A breif Introduction



My photographic experience in a nutshell; decades behind a camera, countless hours on photo shoots across the country. Endless nights spent in the laboratory mixing chemicals, processing film and prints to make unrealistic deadlines. Short notice trips to third world countries documenting incidents and activities best forgotten.  From public relations to portrait to plane crash, the gamut of my assignments still boggles my mind.

I was a shooter, a writer, a teacher, a multimedia media producer, graphics guru, crime scene investigator and fingerprint expert. From film to video, analog to digital my life behind the lens has been a whirlwind of  events, from gala high society gatherings to vicariously participating in the joys and suffering of people of all walks of life, a witness to the creation and the destruction of  life. I documented the activities of mankind in peacetime and in war with all the best equipment and an unlimited budget. The price tag for looking through the lens was costly. Over time I learned enough about mankind to facilitate my withdrawal from society and complete abstinence from anything which could be construed as photographic.  I had seen enough, had enough of society. For a time I just wrote, attempting to educate people about what I had experienced but they thought me quite mad. Perhaps they were correct in thinking so. 

I on the other hand was convinced that it was just the opposite. Society had its issues. It was not just me. 
    
I had grown up in a lab. My parents were photographers. Somehow through a twist of fate (and to avoid another tour in Vietnam) I too evolved into a photographer. Unlike my parents who ran a traditional studio, I would take a path which led to the dark side of photography which almost destroyed me. But ultimately, taught me more about the real world of photography than I ever suspected or cared to know about. Working for a wide variety of state and federal agencies I covered assignments that many would consider very desirable, some would even say they were cool. Those with any insight at all simply asked how I cold stand to do such disgusting work. In hindsight I wonder. Over the years those torturous experiences have served me well.  I hope that somehow I can share some of that insight gleaned with you to make you a better shooter or at minimum to help you in accomplish what you need to do photographically for your NGO or nonprofit to succeed without spending a fortune. 

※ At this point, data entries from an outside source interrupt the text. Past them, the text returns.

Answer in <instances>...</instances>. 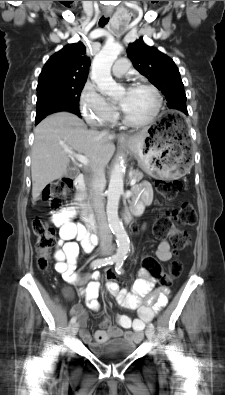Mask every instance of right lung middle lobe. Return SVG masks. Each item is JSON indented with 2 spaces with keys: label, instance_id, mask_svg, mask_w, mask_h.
I'll return each instance as SVG.
<instances>
[{
  "label": "right lung middle lobe",
  "instance_id": "obj_1",
  "mask_svg": "<svg viewBox=\"0 0 225 395\" xmlns=\"http://www.w3.org/2000/svg\"><path fill=\"white\" fill-rule=\"evenodd\" d=\"M85 82H51L38 85L36 118H42L64 107L79 108V98Z\"/></svg>",
  "mask_w": 225,
  "mask_h": 395
}]
</instances>
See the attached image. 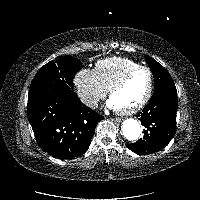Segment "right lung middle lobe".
I'll return each instance as SVG.
<instances>
[{"label": "right lung middle lobe", "mask_w": 200, "mask_h": 200, "mask_svg": "<svg viewBox=\"0 0 200 200\" xmlns=\"http://www.w3.org/2000/svg\"><path fill=\"white\" fill-rule=\"evenodd\" d=\"M80 69L82 65L74 57H61L56 62H48L34 76L28 97L40 94L73 93V79Z\"/></svg>", "instance_id": "dd1d6c3e"}]
</instances>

It’s a switch turning from the really ugly side of life which truly can’t be presented here publicly in any fashion. To look for the fleeting moments of life which pass by so quickly that oft times they are completely missed.To be content in the knowing that somewhere is an image, which if captured correctly will provide inspiration to the viewer to get involved or donate the necessary funds and assistance to a charitable organization which results in comfort and solace being provided to a tortured soul somewhere.
 
To that end, I have returned to one of segment of my photographic experience which was free of pain and truly enjoyable even though at time the topic or the subject matter was sad in some respect. That genre of photography which is commonly referred to as photojournalism the fine art of mixing words with pictures to make a point. Pictures that to be taken require the ability to be empathic and compassionate along with the technical expertise to get the job done right the first time.    

It may take some time to achieve this goal. Learning to blog at 62 is a challenge. But this medium affords the opportunity to communicate for free and free is what this is all about as you will see and understand as time passes. Bear with me as this little corner of the universe comes together.